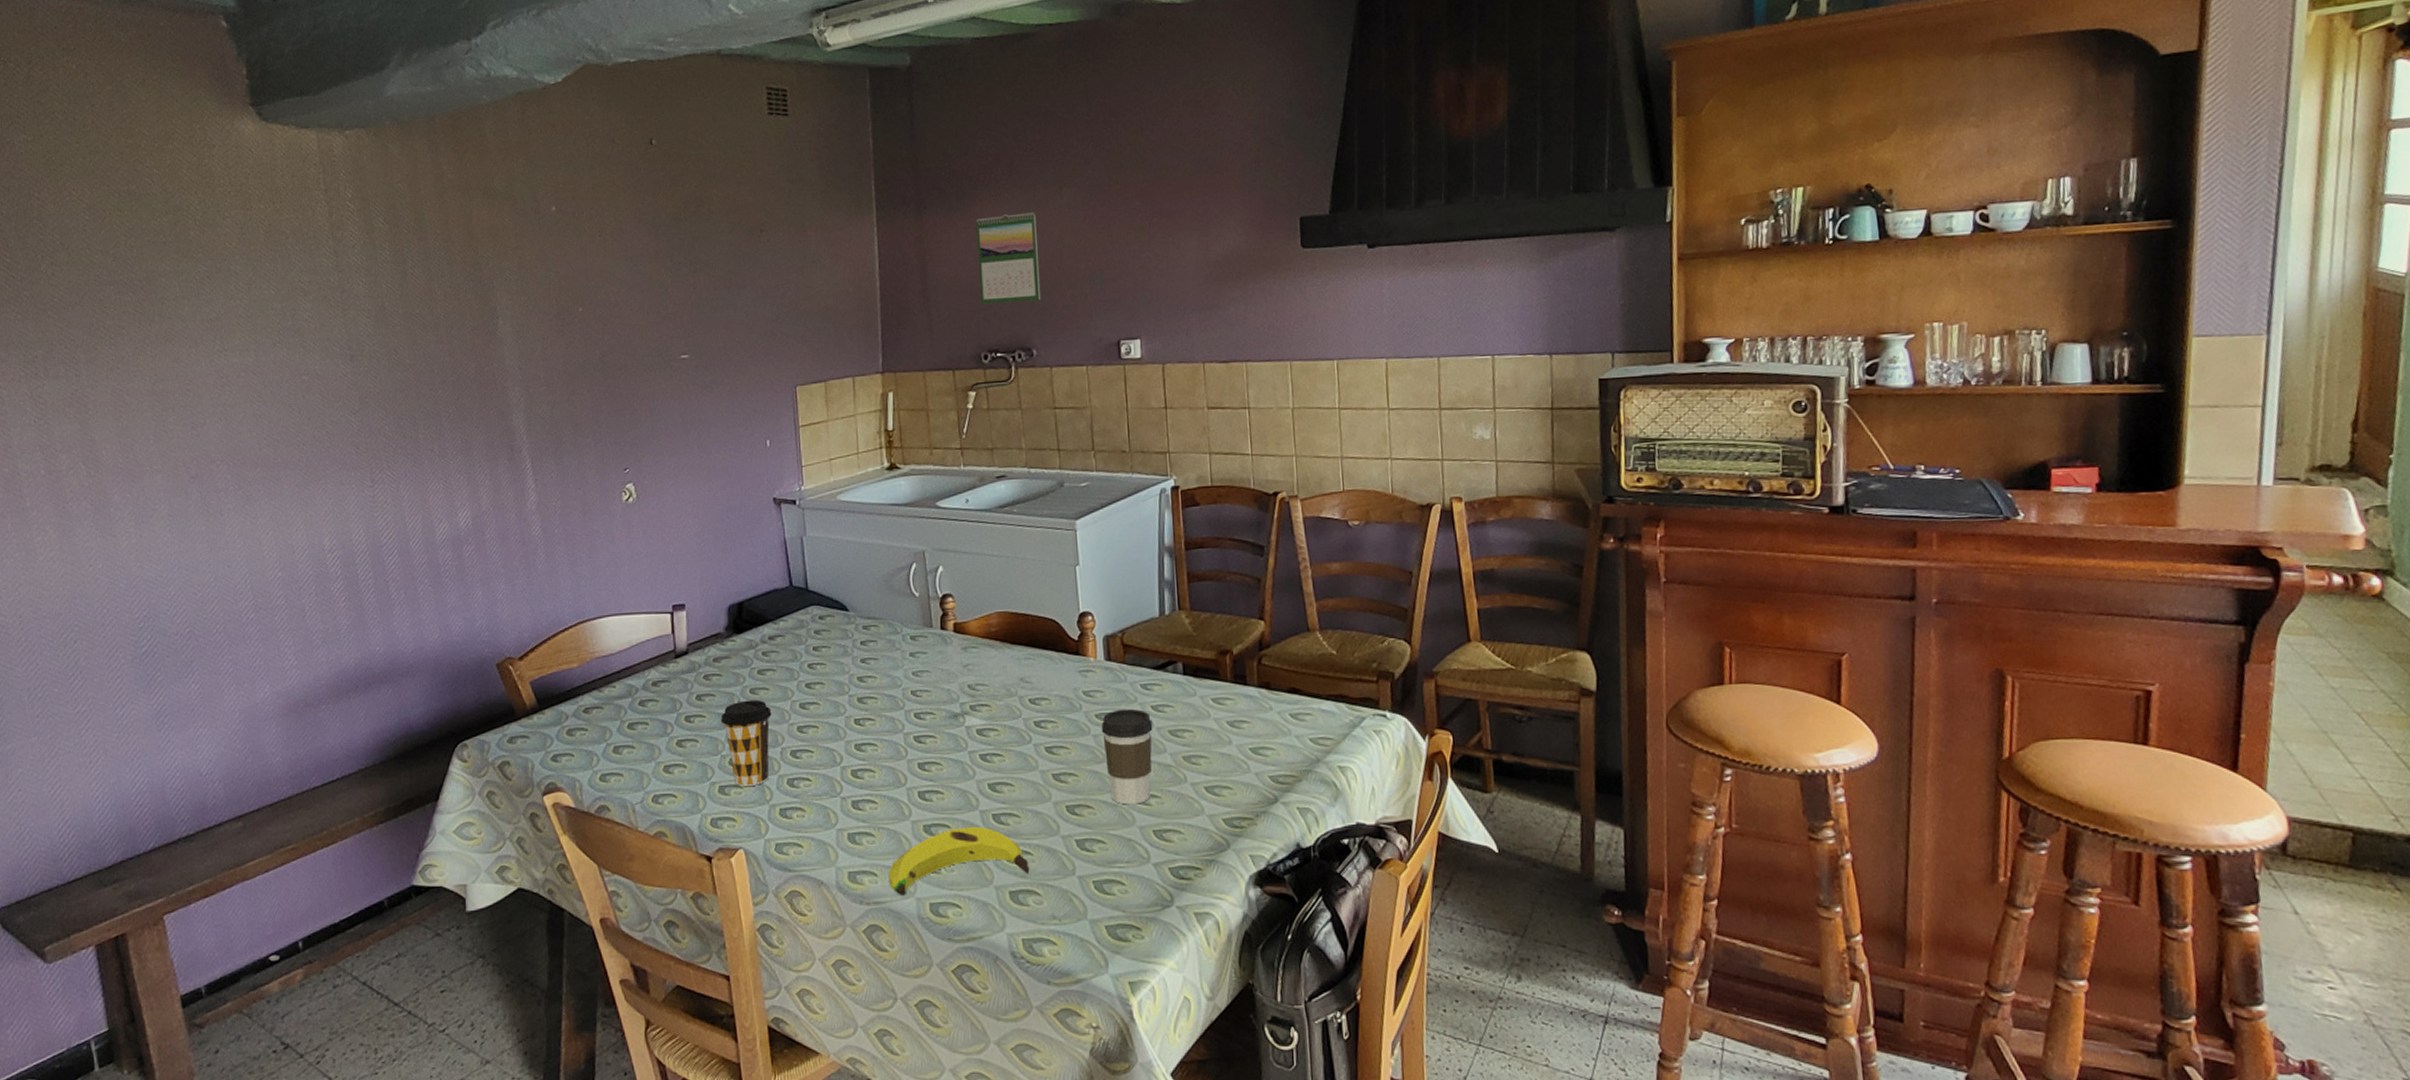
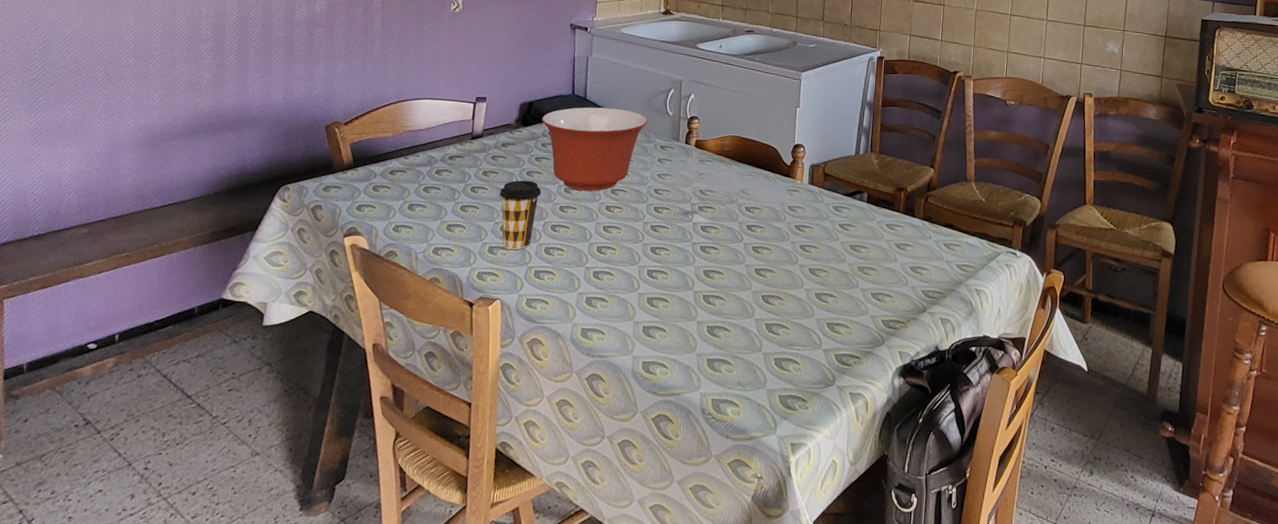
mixing bowl: none [757,596,890,704] -> present [542,107,648,191]
banana: present [888,826,1030,895] -> none [613,302,726,352]
coffee cup: present [1101,708,1153,805] -> none [798,223,839,301]

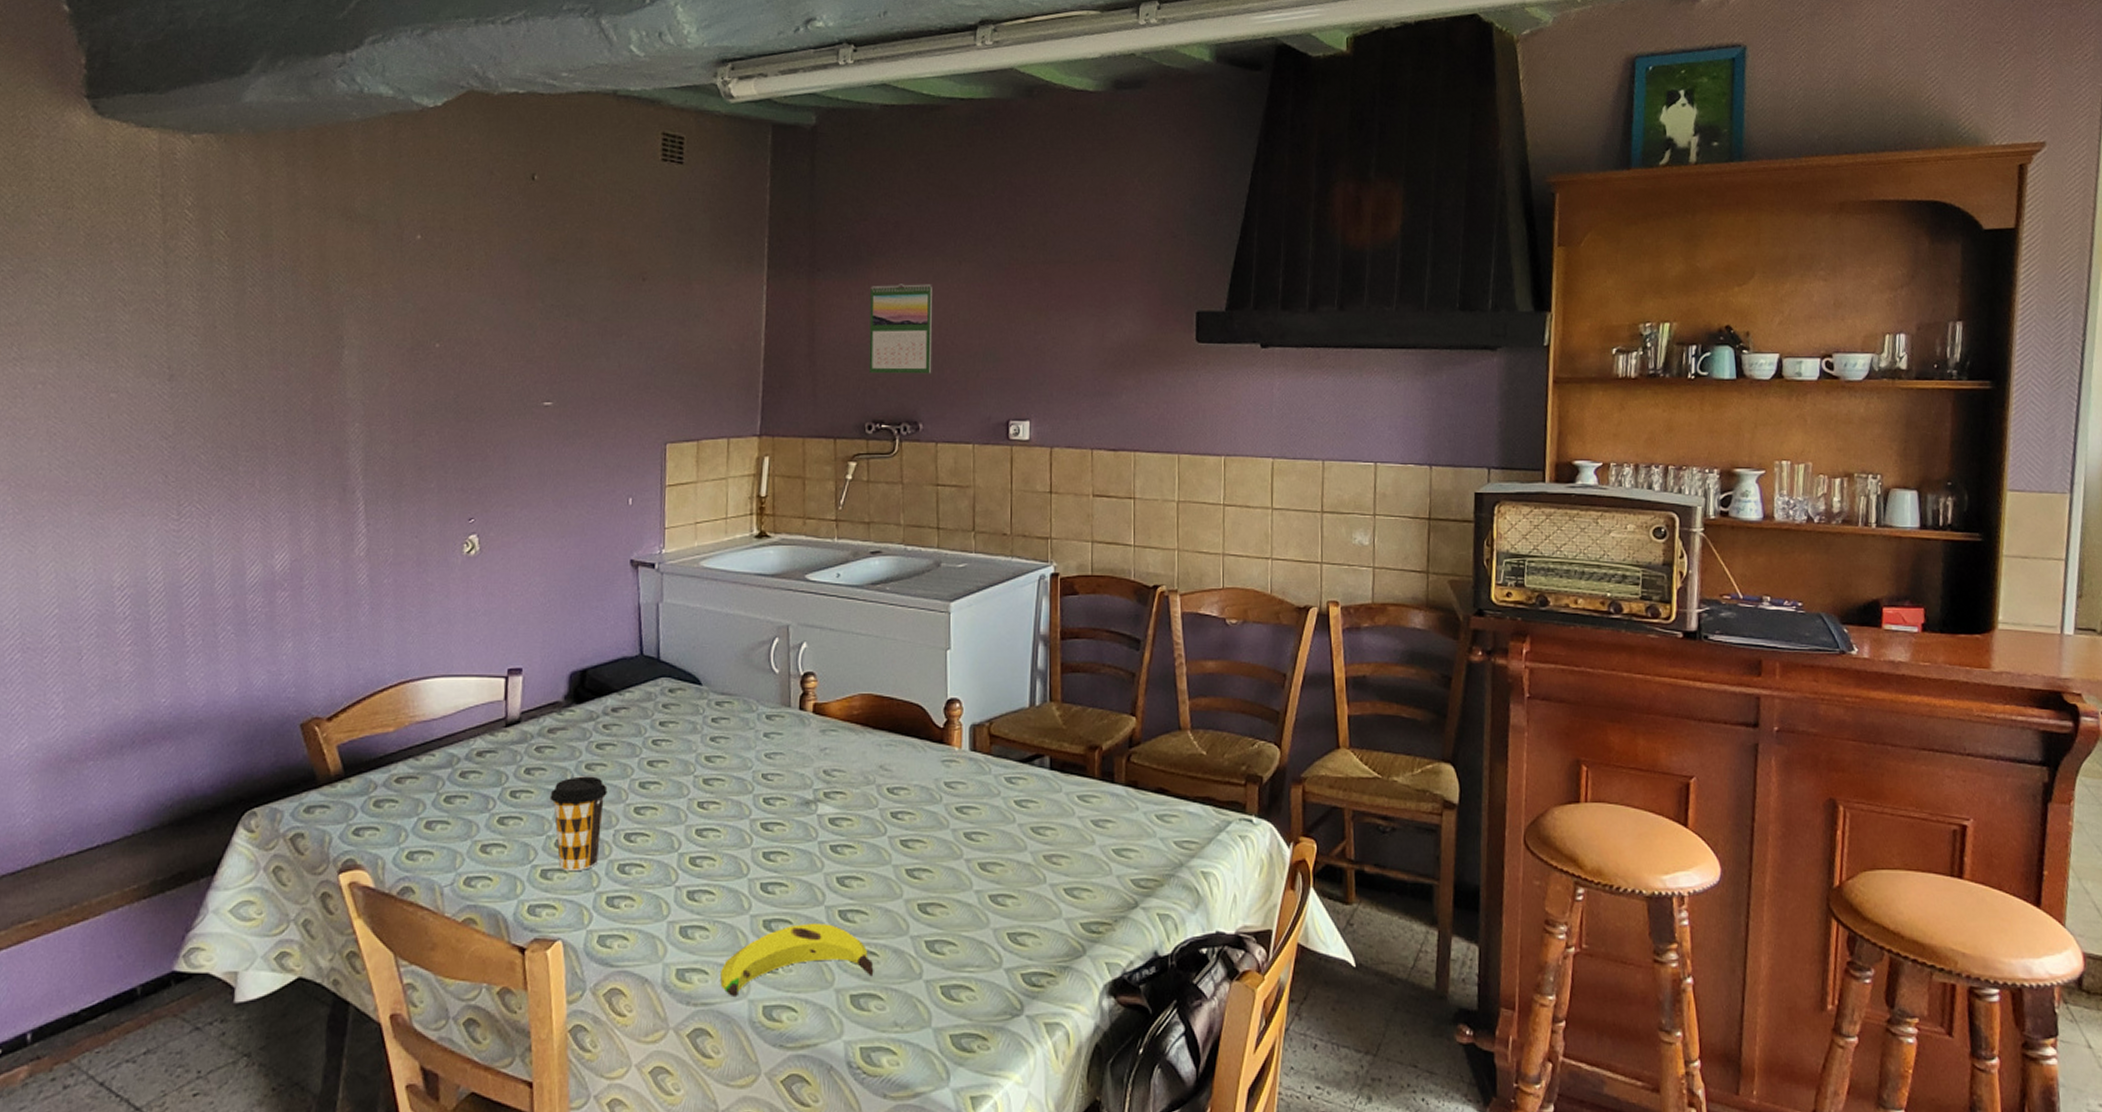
mixing bowl: present [542,107,648,191] -> none [601,670,747,783]
banana: none [613,302,726,352] -> present [720,922,874,996]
-=-=-=-=-
*The problem:*
From the first line to the last, retype the data exactly, but omit every image.

*Reply to the task:*
mixing bowl: none [757,596,890,704] -> present [542,107,648,191]
banana: present [888,826,1030,895] -> none [613,302,726,352]
coffee cup: present [1101,708,1153,805] -> none [798,223,839,301]

mixing bowl: present [542,107,648,191] -> none [601,670,747,783]
banana: none [613,302,726,352] -> present [720,922,874,996]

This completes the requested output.